By Vicky via Discussions on Python.org at 25Mar2022 21:34:
Hi, I am trying to write a small program that will consecutively open
all the files with a .html extension in a location, do some work on
them and then save them using the same name but with .txt extension.
This is what I have. The code doesn’t give any errors but the new files are not being created, and I have the impression that nothing happens.
Not quite. I recommend you put in some print calls. If nothing else, a
print(file)
at the top of the loop will tell you which files are being
processed (or at least, are supposed to be being processed, as we will
see below).
The parser function in itself works (I have tried it on a single separate file and it works fine).
Personally, I would make parser()
work on a single file, and call it
inside a loop. It simplifies the function a lot.
However, to your actual code:
import re # de module regular expressions wordt geïmporteerd.
from pathlib import Path
import os
source_dir = Path('/VGw_LanguageDetector')
files = source_dir.glob('*.html')
def parser():
for file in files:
f = open('file', 'a+', encoding='utf8')
f2 = open('filename.txt', 'a+', encoding='utf8') # creëert een nieuwe file om de output naar weg te schrijven
The big problem here is that you’re opening fixed files names here, not
names from the loop. This:
f = open('file', 'a+', encoding='utf8')
opens a file called 'file'
, and not the file named by your variable
file
. The same for this:
f2 = open('filename.txt', 'a+', encoding='utf8') # creëert een nieuwe file om de output naar weg te schrijven
which opens the filename 'filename.txt'
, not a filename derives from
your variable file
.
Something like this:
f = open(file, 'a+', encoding='utf8')
f2 = open(file + '.txt', 'a+', encoding='utf8') # creëert een nieuwe file om de output naar weg te schrijven
I would be using more clear variable names, such as “html_filename” and
“text_filename”, for example:
for html_filename in files:
text_filename = html_filename + '.txt'
f = open(html_filename, 'a+', encoding='utf8')
f2 = open(text_filename, 'a+', encoding='utf8') # creëert een nieuwe file om de output naar weg te schrijven
That is your primary problem. However, there are a number of other
things to remark upon:
f = open(html_filename, 'a+', encoding='utf8')

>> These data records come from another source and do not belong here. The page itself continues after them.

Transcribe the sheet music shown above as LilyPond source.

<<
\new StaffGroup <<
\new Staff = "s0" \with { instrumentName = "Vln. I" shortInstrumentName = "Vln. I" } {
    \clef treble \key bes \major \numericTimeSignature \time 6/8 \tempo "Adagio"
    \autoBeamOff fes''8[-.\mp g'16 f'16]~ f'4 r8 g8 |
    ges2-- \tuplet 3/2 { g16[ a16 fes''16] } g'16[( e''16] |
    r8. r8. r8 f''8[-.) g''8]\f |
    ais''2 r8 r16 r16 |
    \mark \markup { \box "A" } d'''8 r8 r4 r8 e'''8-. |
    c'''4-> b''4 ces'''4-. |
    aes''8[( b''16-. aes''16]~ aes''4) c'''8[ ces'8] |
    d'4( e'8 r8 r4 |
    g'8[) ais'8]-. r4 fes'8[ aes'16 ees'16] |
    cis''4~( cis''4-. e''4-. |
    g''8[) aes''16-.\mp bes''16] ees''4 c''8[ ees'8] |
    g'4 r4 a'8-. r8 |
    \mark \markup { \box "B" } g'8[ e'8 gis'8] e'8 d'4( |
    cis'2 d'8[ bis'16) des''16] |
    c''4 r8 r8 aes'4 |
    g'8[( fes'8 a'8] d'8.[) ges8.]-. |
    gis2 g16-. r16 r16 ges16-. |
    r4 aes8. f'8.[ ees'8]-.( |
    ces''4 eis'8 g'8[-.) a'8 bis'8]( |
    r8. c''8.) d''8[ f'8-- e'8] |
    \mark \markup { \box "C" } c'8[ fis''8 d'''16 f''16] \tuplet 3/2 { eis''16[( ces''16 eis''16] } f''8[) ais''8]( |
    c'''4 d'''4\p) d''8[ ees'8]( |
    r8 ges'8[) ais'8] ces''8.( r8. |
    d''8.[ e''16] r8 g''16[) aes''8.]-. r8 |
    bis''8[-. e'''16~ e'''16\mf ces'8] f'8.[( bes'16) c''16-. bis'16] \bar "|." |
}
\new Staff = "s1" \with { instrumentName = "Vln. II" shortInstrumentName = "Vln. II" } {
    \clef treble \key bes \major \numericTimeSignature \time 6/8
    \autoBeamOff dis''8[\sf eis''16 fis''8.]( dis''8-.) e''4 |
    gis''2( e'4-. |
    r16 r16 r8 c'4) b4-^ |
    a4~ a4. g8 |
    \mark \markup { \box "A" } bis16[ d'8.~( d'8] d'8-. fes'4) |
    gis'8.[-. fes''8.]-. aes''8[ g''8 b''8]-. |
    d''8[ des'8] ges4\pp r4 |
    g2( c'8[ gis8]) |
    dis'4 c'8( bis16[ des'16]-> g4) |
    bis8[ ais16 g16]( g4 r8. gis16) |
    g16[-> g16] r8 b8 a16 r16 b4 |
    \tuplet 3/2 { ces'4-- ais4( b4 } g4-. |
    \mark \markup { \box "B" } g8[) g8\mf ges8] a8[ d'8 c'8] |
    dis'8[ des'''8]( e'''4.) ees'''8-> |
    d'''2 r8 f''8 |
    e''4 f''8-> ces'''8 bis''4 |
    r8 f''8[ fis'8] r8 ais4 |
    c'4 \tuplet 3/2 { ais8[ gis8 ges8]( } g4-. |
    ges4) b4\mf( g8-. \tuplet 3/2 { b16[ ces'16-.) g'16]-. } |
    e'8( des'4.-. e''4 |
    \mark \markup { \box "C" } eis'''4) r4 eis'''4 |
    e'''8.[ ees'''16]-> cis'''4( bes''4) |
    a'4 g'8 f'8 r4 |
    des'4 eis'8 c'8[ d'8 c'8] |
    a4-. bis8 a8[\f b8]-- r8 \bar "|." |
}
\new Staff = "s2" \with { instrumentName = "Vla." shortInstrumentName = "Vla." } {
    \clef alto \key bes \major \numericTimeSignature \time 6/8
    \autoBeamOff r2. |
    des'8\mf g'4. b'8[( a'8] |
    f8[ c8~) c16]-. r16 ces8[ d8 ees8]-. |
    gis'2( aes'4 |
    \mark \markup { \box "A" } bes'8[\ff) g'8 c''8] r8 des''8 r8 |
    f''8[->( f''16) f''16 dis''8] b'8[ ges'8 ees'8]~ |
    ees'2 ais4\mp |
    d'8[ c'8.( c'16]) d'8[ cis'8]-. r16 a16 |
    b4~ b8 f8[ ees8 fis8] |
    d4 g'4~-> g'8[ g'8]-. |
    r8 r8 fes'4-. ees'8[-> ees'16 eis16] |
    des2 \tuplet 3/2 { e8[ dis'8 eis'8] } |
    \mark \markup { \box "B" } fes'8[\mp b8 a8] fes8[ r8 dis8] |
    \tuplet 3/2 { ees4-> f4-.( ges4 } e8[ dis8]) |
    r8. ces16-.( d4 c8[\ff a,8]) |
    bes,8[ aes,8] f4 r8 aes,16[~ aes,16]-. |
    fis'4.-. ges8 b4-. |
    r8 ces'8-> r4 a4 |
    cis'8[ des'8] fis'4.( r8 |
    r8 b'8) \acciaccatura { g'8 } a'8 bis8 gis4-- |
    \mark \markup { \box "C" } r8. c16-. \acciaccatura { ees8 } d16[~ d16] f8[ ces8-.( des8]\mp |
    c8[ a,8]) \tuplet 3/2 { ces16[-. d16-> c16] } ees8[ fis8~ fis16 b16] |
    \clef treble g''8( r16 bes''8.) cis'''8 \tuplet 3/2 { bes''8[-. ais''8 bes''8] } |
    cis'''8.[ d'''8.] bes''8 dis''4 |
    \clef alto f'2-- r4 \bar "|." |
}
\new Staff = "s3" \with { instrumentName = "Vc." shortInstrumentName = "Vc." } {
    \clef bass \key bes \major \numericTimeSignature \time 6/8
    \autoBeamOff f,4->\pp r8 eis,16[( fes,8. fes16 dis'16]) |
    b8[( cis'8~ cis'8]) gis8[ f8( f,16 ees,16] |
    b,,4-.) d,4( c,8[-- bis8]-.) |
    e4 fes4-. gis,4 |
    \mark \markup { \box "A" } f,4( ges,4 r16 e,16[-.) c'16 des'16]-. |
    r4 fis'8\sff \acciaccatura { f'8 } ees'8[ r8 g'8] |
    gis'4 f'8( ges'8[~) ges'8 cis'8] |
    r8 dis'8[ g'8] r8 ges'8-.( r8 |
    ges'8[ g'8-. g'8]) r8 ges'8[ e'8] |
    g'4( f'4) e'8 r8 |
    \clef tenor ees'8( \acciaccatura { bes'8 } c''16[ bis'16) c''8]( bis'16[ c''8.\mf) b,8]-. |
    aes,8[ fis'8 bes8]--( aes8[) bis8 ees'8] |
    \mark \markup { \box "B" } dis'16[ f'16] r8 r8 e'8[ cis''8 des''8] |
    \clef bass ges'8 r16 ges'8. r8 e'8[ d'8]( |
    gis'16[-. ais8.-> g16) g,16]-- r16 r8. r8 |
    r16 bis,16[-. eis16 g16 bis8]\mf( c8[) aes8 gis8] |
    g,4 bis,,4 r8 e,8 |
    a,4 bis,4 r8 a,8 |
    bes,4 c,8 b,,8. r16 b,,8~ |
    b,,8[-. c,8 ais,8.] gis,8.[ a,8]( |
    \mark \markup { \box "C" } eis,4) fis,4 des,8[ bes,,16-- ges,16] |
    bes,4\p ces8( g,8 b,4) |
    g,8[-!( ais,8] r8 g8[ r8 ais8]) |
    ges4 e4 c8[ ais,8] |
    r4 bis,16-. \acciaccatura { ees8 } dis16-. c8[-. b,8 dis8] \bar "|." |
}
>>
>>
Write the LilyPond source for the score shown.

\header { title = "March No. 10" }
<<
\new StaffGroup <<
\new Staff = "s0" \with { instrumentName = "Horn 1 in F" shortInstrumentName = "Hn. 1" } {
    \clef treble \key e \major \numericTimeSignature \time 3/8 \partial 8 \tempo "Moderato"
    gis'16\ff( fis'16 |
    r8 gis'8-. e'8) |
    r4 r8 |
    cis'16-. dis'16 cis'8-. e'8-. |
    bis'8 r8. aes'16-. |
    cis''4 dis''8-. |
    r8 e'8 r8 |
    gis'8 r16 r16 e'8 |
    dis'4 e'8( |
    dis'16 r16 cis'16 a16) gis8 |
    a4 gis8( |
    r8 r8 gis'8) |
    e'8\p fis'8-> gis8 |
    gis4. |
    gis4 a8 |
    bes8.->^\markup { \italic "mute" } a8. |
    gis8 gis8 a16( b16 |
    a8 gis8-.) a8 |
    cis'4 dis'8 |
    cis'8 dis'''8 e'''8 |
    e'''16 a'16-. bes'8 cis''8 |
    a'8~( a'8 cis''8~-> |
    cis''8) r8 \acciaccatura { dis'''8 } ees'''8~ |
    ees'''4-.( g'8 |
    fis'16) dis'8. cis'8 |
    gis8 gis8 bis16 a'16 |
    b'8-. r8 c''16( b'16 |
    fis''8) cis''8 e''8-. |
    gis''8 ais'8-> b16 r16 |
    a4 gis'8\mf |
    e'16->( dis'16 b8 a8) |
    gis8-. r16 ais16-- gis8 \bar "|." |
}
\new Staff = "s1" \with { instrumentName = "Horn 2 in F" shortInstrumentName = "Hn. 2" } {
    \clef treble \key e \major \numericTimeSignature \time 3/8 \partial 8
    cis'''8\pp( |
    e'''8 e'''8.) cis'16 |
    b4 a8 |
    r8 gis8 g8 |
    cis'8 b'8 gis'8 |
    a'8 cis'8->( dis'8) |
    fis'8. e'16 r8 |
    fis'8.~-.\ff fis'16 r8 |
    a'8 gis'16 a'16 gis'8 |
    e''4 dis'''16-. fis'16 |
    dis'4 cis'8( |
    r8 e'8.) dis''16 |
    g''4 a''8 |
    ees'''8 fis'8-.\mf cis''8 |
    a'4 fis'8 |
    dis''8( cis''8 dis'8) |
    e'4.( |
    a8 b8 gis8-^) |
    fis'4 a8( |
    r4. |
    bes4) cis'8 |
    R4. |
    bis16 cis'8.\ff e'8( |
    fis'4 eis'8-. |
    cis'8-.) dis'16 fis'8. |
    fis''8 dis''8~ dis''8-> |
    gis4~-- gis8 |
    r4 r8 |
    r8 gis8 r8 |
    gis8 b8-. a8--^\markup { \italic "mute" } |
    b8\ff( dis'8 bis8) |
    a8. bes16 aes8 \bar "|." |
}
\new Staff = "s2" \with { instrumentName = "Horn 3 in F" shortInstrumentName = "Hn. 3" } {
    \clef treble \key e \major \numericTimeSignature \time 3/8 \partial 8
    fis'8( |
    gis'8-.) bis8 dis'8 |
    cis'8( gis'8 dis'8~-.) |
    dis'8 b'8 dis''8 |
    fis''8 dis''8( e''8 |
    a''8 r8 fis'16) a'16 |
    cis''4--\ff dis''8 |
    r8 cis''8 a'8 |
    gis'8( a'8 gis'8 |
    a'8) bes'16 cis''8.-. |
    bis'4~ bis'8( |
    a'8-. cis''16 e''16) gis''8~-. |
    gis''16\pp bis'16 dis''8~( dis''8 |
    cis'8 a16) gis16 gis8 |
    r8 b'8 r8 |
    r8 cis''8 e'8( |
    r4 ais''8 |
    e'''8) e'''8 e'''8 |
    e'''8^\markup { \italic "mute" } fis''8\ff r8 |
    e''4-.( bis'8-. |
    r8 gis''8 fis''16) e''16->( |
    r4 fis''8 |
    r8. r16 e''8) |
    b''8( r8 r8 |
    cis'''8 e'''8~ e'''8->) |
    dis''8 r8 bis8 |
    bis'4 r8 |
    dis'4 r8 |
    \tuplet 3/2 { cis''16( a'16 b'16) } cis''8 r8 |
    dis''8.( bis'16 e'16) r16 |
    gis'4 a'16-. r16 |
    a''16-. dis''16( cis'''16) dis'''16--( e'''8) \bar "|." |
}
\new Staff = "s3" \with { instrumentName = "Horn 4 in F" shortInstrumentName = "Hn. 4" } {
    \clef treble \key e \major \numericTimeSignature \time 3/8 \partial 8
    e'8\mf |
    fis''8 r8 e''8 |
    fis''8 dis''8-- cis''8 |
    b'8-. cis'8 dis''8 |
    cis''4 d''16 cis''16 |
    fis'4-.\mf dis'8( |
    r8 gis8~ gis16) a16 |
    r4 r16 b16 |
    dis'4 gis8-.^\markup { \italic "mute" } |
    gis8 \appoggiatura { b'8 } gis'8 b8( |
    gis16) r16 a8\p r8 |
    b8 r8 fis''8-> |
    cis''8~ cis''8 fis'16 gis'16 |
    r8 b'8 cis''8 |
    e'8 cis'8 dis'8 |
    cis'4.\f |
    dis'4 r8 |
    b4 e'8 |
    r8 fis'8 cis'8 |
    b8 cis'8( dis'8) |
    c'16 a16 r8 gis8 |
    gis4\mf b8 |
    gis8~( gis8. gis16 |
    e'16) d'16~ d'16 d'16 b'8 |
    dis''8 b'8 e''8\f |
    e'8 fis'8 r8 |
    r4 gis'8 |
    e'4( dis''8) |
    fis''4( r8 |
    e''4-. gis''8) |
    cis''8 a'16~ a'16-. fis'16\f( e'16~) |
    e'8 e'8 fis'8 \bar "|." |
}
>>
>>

This opens the file for append, in read/write mode. You just want to
read it:
f = open(html_filename, 'r', encoding='utf8')
This:
f2 = open(text_filename, 'a+', encoding='utf8') # creëert een nieuwe file om de output naar weg te schrijven
also opens for append, in read/write mode. Whereas I presume you just
want to write it:
f2 = open(text_filename, 'w', encoding='utf8') # creëert een nieuwe file om de output naar weg te schrijven
But there’s an even better way: exclusive write. This does not prevent
other writers, it just fails if the file already exists, avoiding
accidents:
f2 = open(text_filename, 'x', encoding='utf8') # creëert een nieuwe file om de output naar weg te schrijven
I notice you do not close f
. It will get closed when you open the next
file, as a side effect of f
no longer referring to the previous open
file, and therefore that file’s reference count becomes 0, and therefore
that file gets closed and freed from memory. But it is better to close
things reliables and promptly. The standard idom for this is like this:
with open(html_filename, 'r', encoding='utf8') as f:
html_input = f.read() # creatie van een string door de html file in te lezen in het programma
This opens the file for read, reads the text into html_input
, and then
closes it as soon as you exit the with-statement.
findall_matches = re.findall("<p>(.*?)</p>", html_input, flags=re.DOTALL) # selecteert enkel de leestekst
This is neat and simple. If you find yourself doing more complex HTML
parsing I recommend looking at the BeautifulSoup package, named
beautifulsoup4
: beautifulsoup4 · PyPI
Also, as general practice with regular expression strings, I recommend
using “raw strings”:
findall_matches = re.findall(r"<p>(.*?)</p>", html_input, flags=re.DOTALL) # selecteert enkel de leestekst
That opening r"
makes the expression a “raw string”, where backslashes
(\
) are not special. Since regular expressions are usually littered
with backslashes, such as \d
to match a digit, this avoids a lot of
painful doubling of backslashes.
joined_output_string = "\n".join(findall_matches) # plakt alle gevonden tekst samen
text = re.sub('<.*?>|" +"', "", joined_output_string) # vervangt html info en blanks door een spatie
I would be deferring the open of f2
until here, and again immediate
close:
with open(text_filename, 'x', encoding='utf8') as f2: # creëert een nieuwe file om de output naar weg te schrijven
f2.write(text) # wegschrijven van de txt-file
I hope this helps,
Cameron Simpson cs@cskk.id.au